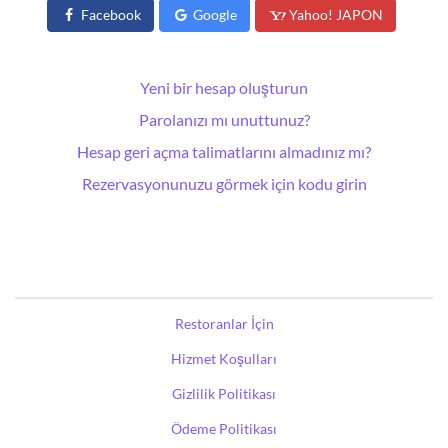
Facebook
Google
Yahoo! JAPON
Yeni bir hesap oluşturun
Parolanızı mı unuttunuz?
Hesap geri açma talimatlarını almadınız mı?
Rezervasyonunuzu görmek için kodu girin
Restoranlar İçin
Hizmet Koşulları
Gizlilik Politikası
Ödeme Politikası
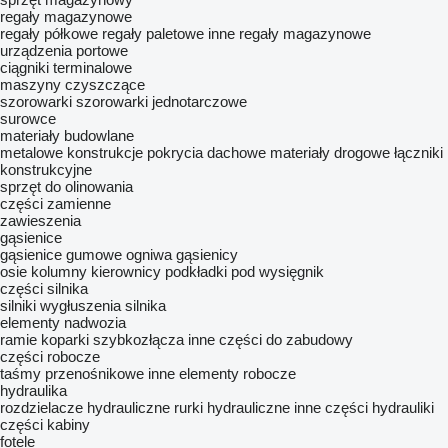
regały magazynowe
regały półkowe
regały paletowe
inne regały magazynowe
urządzenia portowe
ciągniki terminalowe
maszyny czyszczące
szorowarki
szorowarki jednotarczowe
surowce
materiały budowlane
metalowe konstrukcje
pokrycia dachowe
materiały drogowe
łączniki
konstrukcyjne
sprzęt do olinowania
części zamienne
zawieszenia
gąsienice
gąsienice gumowe
ogniwa gąsienicy
osie
kolumny kierownicy
podkładki pod wysięgnik
części silnika
silniki
wygłuszenia silnika
elementy nadwozia
ramie koparki
szybkozłącza
inne części do zabudowy
części robocze
taśmy przenośnikowe
inne elementy robocze
hydraulika
rozdzielacze hydrauliczne
rurki hydrauliczne
inne części hydrauliki
części kabiny
fotele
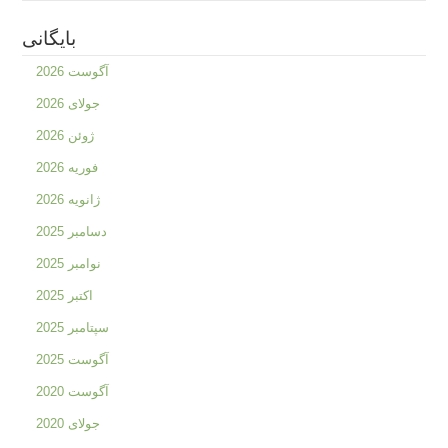
بایگانی
آگوست 2026
جولای 2026
ژوئن 2026
فوریه 2026
ژانویه 2026
دسامبر 2025
نوامبر 2025
اکتبر 2025
سپتامبر 2025
آگوست 2025
آگوست 2020
جولای 2020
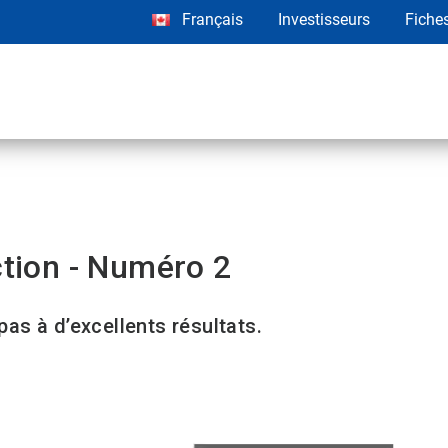
Français
Investisseurs
Fiche
ction - Numéro 2
as à d’excellents résultats.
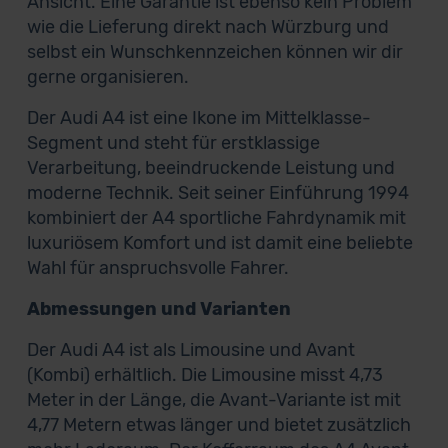
Ansicht. Eine Garantie ist ebenso kein Problem
wie die Lieferung direkt nach Würzburg und
selbst ein Wunschkennzeichen können wir dir
gerne organisieren.
Der Audi A4 ist eine Ikone im Mittelklasse-
Segment und steht für erstklassige
Verarbeitung, beeindruckende Leistung und
moderne Technik. Seit seiner Einführung 1994
kombiniert der A4 sportliche Fahrdynamik mit
luxuriösem Komfort und ist damit eine beliebte
Wahl für anspruchsvolle Fahrer.
Abmessungen und Varianten
Der Audi A4 ist als Limousine und Avant
(Kombi) erhältlich. Die Limousine misst 4,73
Meter in der Länge, die Avant-Variante ist mit
4,77 Metern etwas länger und bietet zusätzlich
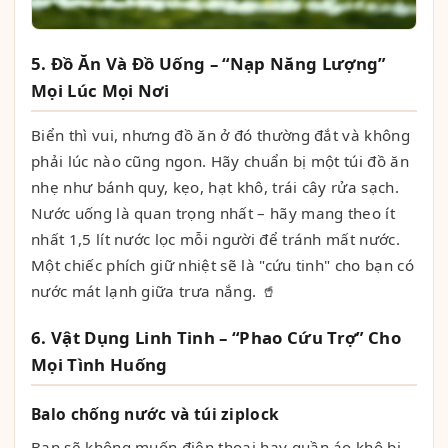
5. Đồ Ăn Và Đồ Uống – “Nạp Năng Lượng”
Mọi Lúc Mọi Nơi
Biển thì vui, nhưng đồ ăn ở đó thường đắt và không
phải lúc nào cũng ngon. Hãy chuẩn bị một túi đồ ăn
nhẹ như bánh quy, kẹo, hạt khô, trái cây rửa sạch.
Nước uống là quan trọng nhất – hãy mang theo ít
nhất 1,5 lít nước lọc mỗi người để tránh mất nước.
Một chiếc phích giữ nhiệt sẽ là "cứu tinh" cho bạn có
nước mát lạnh giữa trưa nắng. 🥤
6. Vật Dụng Linh Tinh – “Phao Cứu Trợ” Cho
Mọi Tình Huống
Balo chống nước và túi ziplock
Bạn sẽ không muốn điện thoại hay quần áo khô bị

•••

Instruction: Pictures aside, restate the entries word for word.

Output for this task:
Facebook
Google
Yahoo! JAPON
Yeni bir hesap oluşturun
Parolanızı mı unuttunuz?
Hesap geri açma talimatlarını almadınız mı?
Rezervasyonunuzu görmek için kodu girin
Restoranlar İçin
Hizmet Koşulları
Gizlilik Politikası
Ödeme Politikası
regały magazynowe
regały półkowe
regały paletowe
inne regały magazynowe
urządzenia portowe
ciągniki terminalowe
maszyny czyszczące
szorowarki
szorowarki jednotarczowe
surowce
materiały budowlane
metalowe konstrukcje
pokrycia dachowe
materiały drogowe
łączniki
konstrukcyjne
sprzęt do olinowania
części zamienne
zawieszenia
gąsienice
gąsienice gumowe
ogniwa gąsienicy
osie
kolumny kierownicy
podkładki pod wysięgnik
części silnika
silniki
wygłuszenia silnika
elementy nadwozia
ramie koparki
szybkozłącza
inne części do zabudowy
części robocze
taśmy przenośnikowe
inne elementy robocze
hydraulika
rozdzielacze hydrauliczne
rurki hydrauliczne
inne części hydrauliki
części kabiny
fotele
بایگانی
آگوست 2026
جولای 2026
ژوئن 2026
فوریه 2026
ژانویه 2026
دسامبر 2025
نوامبر 2025
اکتبر 2025
سپتامبر 2025
آگوست 2025
آگوست 2020
جولای 2020
Français
Investisseurs
Fiche
ction - Numéro 2
as à d’excellents résultats.
Ansicht. Eine Garantie ist ebenso kein Problem
wie die Lieferung direkt nach Würzburg und
selbst ein Wunschkennzeichen können wir dir
gerne organisieren.
Der Audi A4 ist eine Ikone im Mittelklasse-
Segment und steht für erstklassige
Verarbeitung, beeindruckende Leistung und
moderne Technik. Seit seiner Einführung 1994
kombiniert der A4 sportliche Fahrdynamik mit
luxuriösem Komfort und ist damit eine beliebte
Wahl für anspruchsvolle Fahrer.
Abmessungen und Varianten
Der Audi A4 ist als Limousine und Avant
(Kombi) erhältlich. Die Limousine misst 4,73
Meter in der Länge, die Avant-Variante ist mit
4,77 Metern etwas länger und bietet zusätzlich
5. Đồ Ăn Và Đồ Uống – “Nạp Năng Lượng”
Mọi Lúc Mọi Nơi
Biển thì vui, nhưng đồ ăn ở đó thường đắt và không
phải lúc nào cũng ngon. Hãy chuẩn bị một túi đồ ăn
nhẹ như bánh quy, kẹo, hạt khô, trái cây rửa sạch.
Nước uống là quan trọng nhất – hãy mang theo ít
nhất 1,5 lít nước lọc mỗi người để tránh mất nước.
Một chiếc phích giữ nhiệt sẽ là "cứu tinh" cho bạn có
nước mát lạnh giữa trưa nắng. 🥤
6. Vật Dụng Linh Tinh – “Phao Cứu Trợ” Cho
Mọi Tình Huống
Balo chống nước và túi ziplock
Bạn sẽ không muốn điện thoại hay quần áo khô bị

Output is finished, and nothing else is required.